Mit bei Gericht am 15.11.2004 eingegangenem Schriftsatz hat die Beklagte "Beschwerde" erhoben, soweit das LG mit Schreiben v. 2.11.2004 ihren Antrag auf Anordnung der Vorlage der weißen Mappe gem. § 142 ZPO durch den Kläger abgelehnt habe. In der Beschwerdebegründung führt die Beklagte aus, unter Verstoß gegen § 142 ZPO, Art. 103 Abs. 1 GG wolle das Gericht "sehenden Auges willkürlich rechts- und verfahrensfehlerhaft verhindern", dass sie, die Beklagte, ihre Behauptungen beweisen könne. Mit verkündetem Beschluss v. 30.11.2004 hat der Einzelrichter der 10. Zivilkammer des LG Darmstadt der Beschwerde der Beklagten nicht abgeholfen und die Akten dem OLG zur Entscheidung am 10.12.2004 vorgelegt. Der Einzelheiten im Übrigen wegen wird auf den Akteninhalt verwiesen.
Die sofortige Beschwerde der Beklagten - nach In-Kraft-Treten des ZPO-Reformgesetzes gibt es gem. § 567 ZPO im Bereich des Zivilverfahrensrechts nur noch die sofortige Beschwerde - war, wenn sie auch fristwahrend erhoben worden ist, als unzulässig zu verwerfen, weil keine beschwerdefähige erstinstanzliche Entscheidung vorliegt.

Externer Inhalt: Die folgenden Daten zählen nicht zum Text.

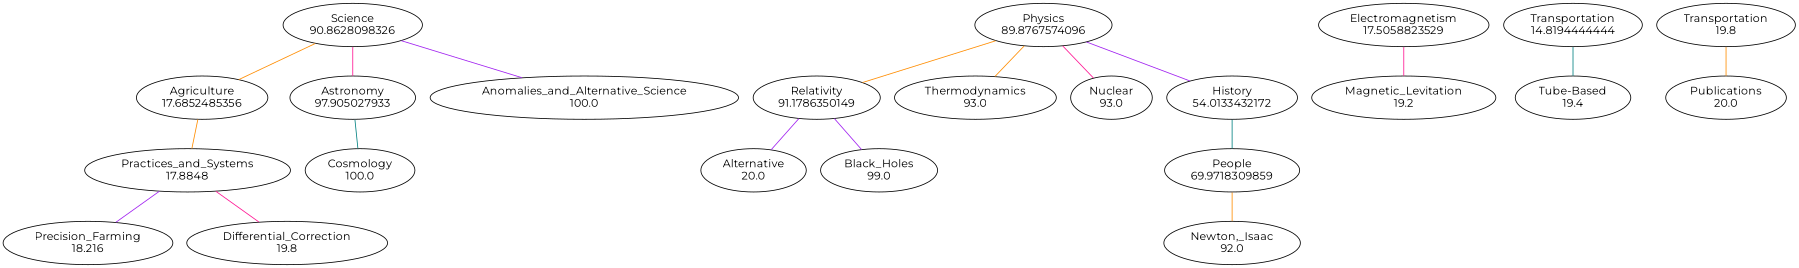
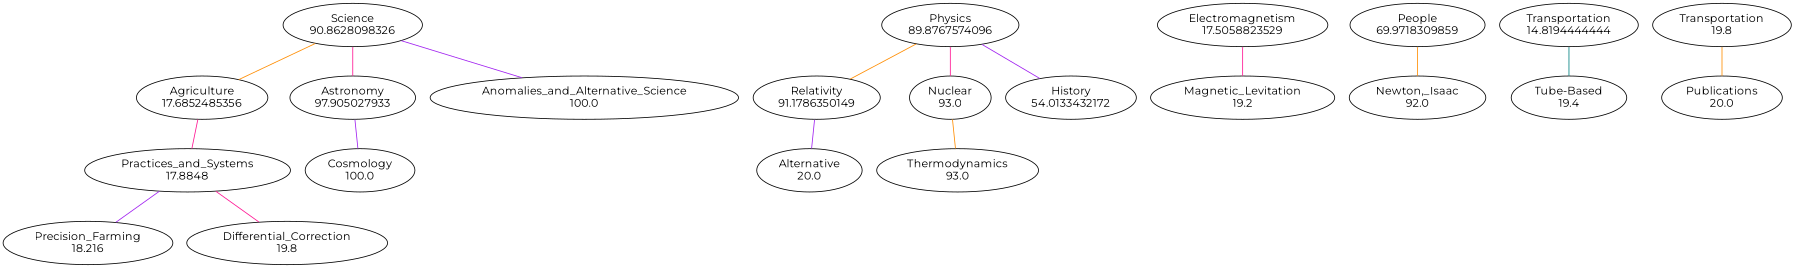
  graph {
    fontname=Montserrat
    node [fontname=Montserrat]
    edge [color=darkorange fontname=Montserrat type=s]
    "Agriculture\n17.6852485356"
    "Practices_and_Systems\n17.8848"
    "Precision_Farming\n18.216"
    "Differential_Correction\n19.8"
    "Relativity\n91.1786350149"
    "Alternative\n20.0"
-   "Black_Holes\n99.0"
    "Science\n90.8628098326"
    "Astronomy\n97.905027933"
    "Anomalies_and_Alternative_Science\n100.0"
    "Physics\n89.8767574096"
    "Thermodynamics\n93.0"
    "Nuclear\n93.0"
    "History\n54.0133432172"
    "Cosmology\n100.0"
    "Electromagnetism\n17.5058823529"
    "Magnetic_Levitation\n19.2"
    "People\n69.9718309859"
    "Transportation\n14.8194444444"
    "Tube-Based\n19.4"
    "Newton,_Isaac\n92.0"
    "Transportation\n19.8"
    "Publications\n20.0"
-   "Agriculture\n17.6852485356" -- "Practices_and_Systems\n17.8848"
+   "Agriculture\n17.6852485356" -- "Practices_and_Systems\n17.8848" [color=deeppink]
    "Practices_and_Systems\n17.8848" -- "Precision_Farming\n18.216" [color=purple]
    "Practices_and_Systems\n17.8848" -- "Differential_Correction\n19.8" [color=deeppink]
    "Relativity\n91.1786350149" -- "Alternative\n20.0" [color=purple]
-   "Relativity\n91.1786350149" -- "Black_Holes\n99.0" [color=purple]
    "Science\n90.8628098326" -- "Agriculture\n17.6852485356"
    "Science\n90.8628098326" -- "Astronomy\n97.905027933" [color=deeppink]
    "Science\n90.8628098326" -- "Anomalies_and_Alternative_Science\n100.0" [color=purple]
-   "Astronomy\n97.905027933" -- "Cosmology\n100.0" [color=teal]
+   "Astronomy\n97.905027933" -- "Cosmology\n100.0" [color=purple]
    "Physics\n89.8767574096" -- "Relativity\n91.1786350149"
-   "Physics\n89.8767574096" -- "Thermodynamics\n93.0"
+   "Nuclear\n93.0" -- "Thermodynamics\n93.0"
    "Physics\n89.8767574096" -- "Nuclear\n93.0" [color=deeppink]
    "Physics\n89.8767574096" -- "History\n54.0133432172" [color=purple]
-   "History\n54.0133432172" -- "People\n69.9718309859" [color=teal]
    "Electromagnetism\n17.5058823529" -- "Magnetic_Levitation\n19.2" [color=deeppink]
    "People\n69.9718309859" -- "Newton,_Isaac\n92.0"
    "Transportation\n14.8194444444" -- "Tube-Based\n19.4" [color=teal]
    "Transportation\n19.8" -- "Publications\n20.0"
  }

Nach § 567 Abs. 1 Ziff. 2 ZPO i.d.F. des RG findet die sofortige Beschwerde gegen die im ersten Rechtszuge ergangenen Entscheidungen statt, wenn es sich um solche eine mündliche Verhandlung nicht erfordernde Entscheidung handelt, durch die ein das Verfahren betreffendes Gesuch zurückgewiesen worden ist. Diese tatbestandlichen Voraussetzungen sind vorliegend nicht erfüllt, weil kein "Gesuch" der Beklagten im Sinne der vorbezeichneten Vorschrift zurückgewiesen worden ist.
§ 142 ZPO ist im Titel 1 des dritten Abschnitts des Ersten Buches der ZPO - die die mündliche Verhandlung regelnden Verfahrensvorschriften betreffend - verortet.

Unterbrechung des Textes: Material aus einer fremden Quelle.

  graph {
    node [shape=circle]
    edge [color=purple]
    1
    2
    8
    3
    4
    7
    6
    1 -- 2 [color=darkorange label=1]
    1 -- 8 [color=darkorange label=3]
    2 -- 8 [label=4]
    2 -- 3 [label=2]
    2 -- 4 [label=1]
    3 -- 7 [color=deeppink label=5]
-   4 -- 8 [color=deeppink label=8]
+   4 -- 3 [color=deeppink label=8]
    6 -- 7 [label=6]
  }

§ 142 ZPO verfolgt zwei Zwecke. Die Vorlegungsanordnung kann nämlich zum einen der Information des Gerichts dienen, im besonderen bei undeutlichem oder lückenhaftem Tatsachenvorbringen der Parteien das Vorbringen zu klären, als zum anderen auch der Bereitstellung von Beweismitteln zur Aufklärung eines streitigen Sachverhalts (Musielak/Stadler, ZPO, 4. Aufl. 2005, § 142 Rz. 1). Die Anordnung erfolgt hierbei durch das Gericht aufgrund der Ausübung pflichtgemäßen Ermessens von Amts wegen, weshalb die der Sachverhaltsaufklärung dienende Vorschrift letztlich den Grundsatz der Parteiherrschaft und des Beibringungsgrundsatzes durchbricht. Indessen muss bei Auslegung und Anwendung der vorgenannten Vorschrift gebührend berücksichtigt werden, dass die Lehre von der allgemeinen prozessualen Aufklärungspflicht sich in Deutschland nicht durchgesetzt hat und auch der historische Gesetzgeber in den Gesetzesmaterialien verlautbart, dass nach wie vor eine Ausforschung prozessordnungswidrig bleibe. Der II. Zivilsenat des BGH hat in seinem Urt. v. 11.6.1990 (BGH, Urt. v. 11.6.1990 - II ZR 159/89, MDR 1991, 226 = NJW 1990, 3151) den Grundsatz betont, dass keine Prozesspartei gehalten sei, dem Gegner für dessen Pr...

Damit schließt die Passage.